The digital smartening of manufacturing has provided new tools for companies to advance their drive toward “pull,” where you make goods based on actual orders and current events and data instead of hit-or-miss forecasts. This has led to what is being called “smart pull,” where a digital collaboration platform capitalizes on big-data synergies—from domains like point-of-sale (POS) data feeds, social media consumer sentiment streams and manufacturing execution and intelligence systems—to help you calibrate production in closer proportion to actual demand.
It might sound like ancient history to some, but there was a time not that long ago when companies routinely built things and then “pushed” them toward buyers. They did their due diligence, of course, trying to ascertain beforehand if there was a market for their wares. But the market was largely “radio silent”—hard to fathom, and slow to give up its secrets.
The digital age has put that into the dustbin of history. Advanced sales and operations planning apps run frequent iterations to stay current with demand data. Sales data, both historical and timely, is accessible from enterprise databases and live flows of POS updates and social media sentiment.

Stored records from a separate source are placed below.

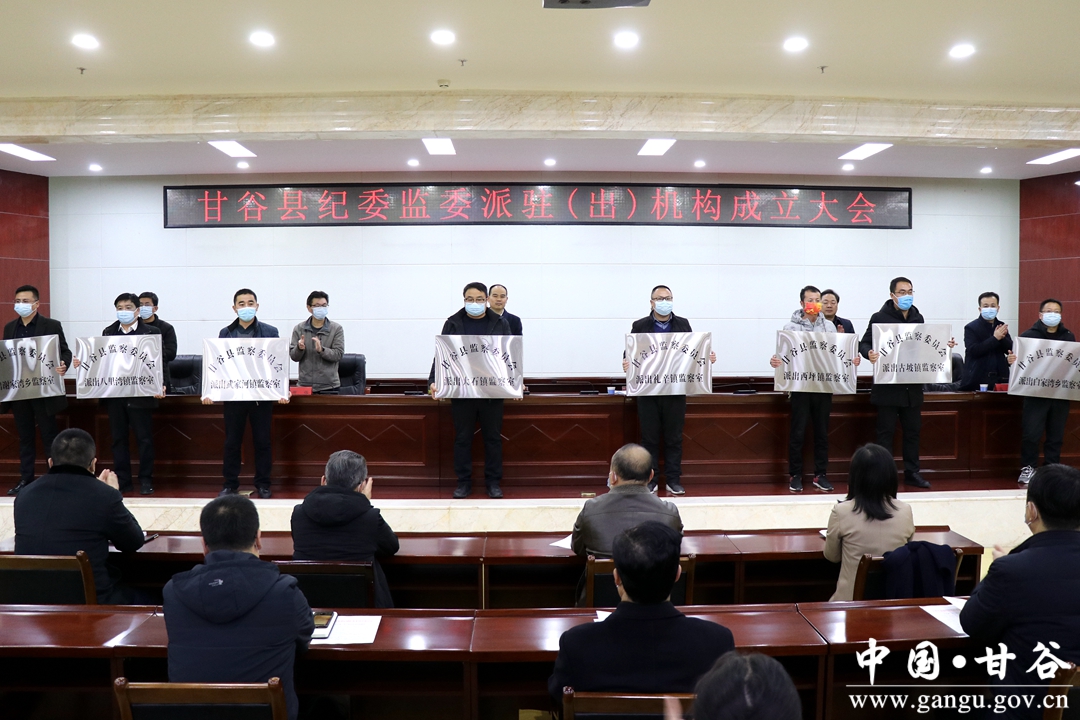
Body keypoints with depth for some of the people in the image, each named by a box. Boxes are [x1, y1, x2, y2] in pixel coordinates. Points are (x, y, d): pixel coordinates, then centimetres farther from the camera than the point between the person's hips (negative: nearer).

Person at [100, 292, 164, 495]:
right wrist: (83, 363, -8)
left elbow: (160, 361, -5)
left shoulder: (152, 332, 0)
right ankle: (122, 480, 16)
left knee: (144, 438, 2)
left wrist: (159, 385, -17)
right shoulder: (108, 333, 13)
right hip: (114, 394, 4)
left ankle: (145, 479, 10)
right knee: (118, 438, 9)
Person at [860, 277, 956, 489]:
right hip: (887, 386, -5)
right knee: (886, 430, 0)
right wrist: (869, 353, -28)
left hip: (913, 385, 5)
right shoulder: (880, 318, -4)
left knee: (913, 429, 11)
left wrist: (945, 346, 5)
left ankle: (912, 473, 21)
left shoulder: (918, 318, 13)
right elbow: (864, 344, -7)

The marketplace is essentially hooked to an electrocardiogram, signaling continuously across a fog of pervasive computing so that any manufacturer with a modicum of data science smarts can see what’s selling where, in what volumes and at what velocity.
That’s the smart in pull—the market revealing its innermost secrets to “pull” a manufacturing “push.” Digital manufacturing is then more than up to the task. Manufacturing execution systems can quickly adjust the extant production plan, factoring in capacity and work-in-process to issue production signals and work instructions and execute to the live demand pointers.
Manufacturing intelligence systems further up the game, giving companies visibility into things like cycle times, scrap and rework totals, facility utilization, out-of-tolerance quality issues and conformance to schedule. This means digital manufacturers are not only producing to the pull signals—they are fine-tuning their push response to operate more efficiently and profitably.
Of course, demand and inventory never attain a 1:1 ratio. No one gets it completely right—as good as today’s puzzle-solving supply chain planning and optimization systems have become (and they are crucial to pull strategy). You may not like to see stock loafing around the warehouse, but you have to buffer goods, to satisfy demand hot spots that can’t be served fast enough through ramped-up production.
Pull is dependent on more than market signals and manufacturing adaptability. Partners across a multi-echelon supply chain must be similarly equipped with the ability to receive signals to stage lead times and production in sync with the final goods producer. That’d be pretty much enlightenment: everything aligned, such that pull and push become one.
Not going to happen, you’re thinking. But you’ve got a better shot at it when you have a collaboration platform in the cloud that your partners can access for their pull cues.